Print the entries underneath word for word, omitting whatever pictures they contain.
┏━━
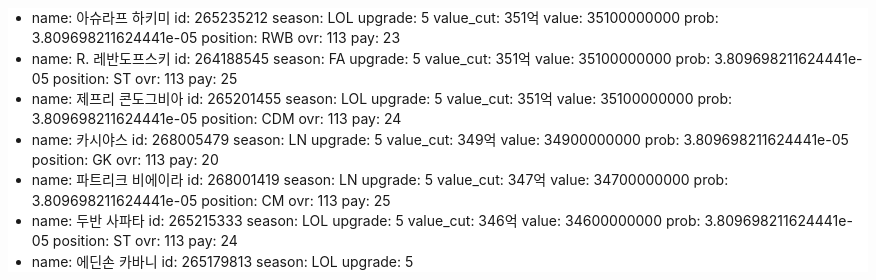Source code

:  - name: 아슈라프 하키미
    id: 265235212
    season: LOL
    upgrade: 5
    value_cut: 351억
    value: 35100000000
    prob: 3.809698211624441e-05
    position: RWB
    ovr: 113
    pay: 23
  - name: R. 레반도프스키
    id: 264188545
    season: FA
    upgrade: 5
    value_cut: 351억
    value: 35100000000
    prob: 3.809698211624441e-05
    position: ST
    ovr: 113
    pay: 25
  - name: 제프리 콘도그비아
    id: 265201455
    season: LOL
    upgrade: 5
    value_cut: 351억
    value: 35100000000
    prob: 3.809698211624441e-05
    position: CDM
    ovr: 113
    pay: 24
  - name: 카시야스
    id: 268005479
    season: LN
    upgrade: 5
    value_cut: 349억
    value: 34900000000
    prob: 3.809698211624441e-05
    position: GK
    ovr: 113
    pay: 20
  - name: 파트리크 비에이라
    id: 268001419
    season: LN
    upgrade: 5
    value_cut: 347억
    value: 34700000000
    prob: 3.809698211624441e-05
    position: CM
    ovr: 113
    pay: 25
  - name: 두반 사파타
    id: 265215333
    season: LOL
    upgrade: 5
    value_cut: 346억
    value: 34600000000
    prob: 3.809698211624441e-05
    position: ST
    ovr: 113
    pay: 24
  - name: 에딘손 카바니
    id: 265179813
    season: LOL
    upgrade: 5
┗━━
▶ **Written answer**
Source code

:  - name: 아슈라프 하키미
    id: 265235212
    season: LOL
    upgrade: 5
    value_cut: 351억
    value: 35100000000
    prob: 3.809698211624441e-05
    position: RWB
    ovr: 113
    pay: 23
  - name: R. 레반도프스키
    id: 264188545
    season: FA
    upgrade: 5
    value_cut: 351억
    value: 35100000000
    prob: 3.809698211624441e-05
    position: ST
    ovr: 113
    pay: 25
  - name: 제프리 콘도그비아
    id: 265201455
    season: LOL
    upgrade: 5
    value_cut: 351억
    value: 35100000000
    prob: 3.809698211624441e-05
    position: CDM
    ovr: 113
    pay: 24
  - name: 카시야스
    id: 268005479
    season: LN
    upgrade: 5
    value_cut: 349억
    value: 34900000000
    prob: 3.809698211624441e-05
    position: GK
    ovr: 113
    pay: 20
  - name: 파트리크 비에이라
    id: 268001419
    season: LN
    upgrade: 5
    value_cut: 347억
    value: 34700000000
    prob: 3.809698211624441e-05
    position: CM
    ovr: 113
    pay: 25
  - name: 두반 사파타
    id: 265215333
    season: LOL
    upgrade: 5
    value_cut: 346억
    value: 34600000000
    prob: 3.809698211624441e-05
    position: ST
    ovr: 113
    pay: 24
  - name: 에딘손 카바니
    id: 265179813
    season: LOL
    upgrade: 5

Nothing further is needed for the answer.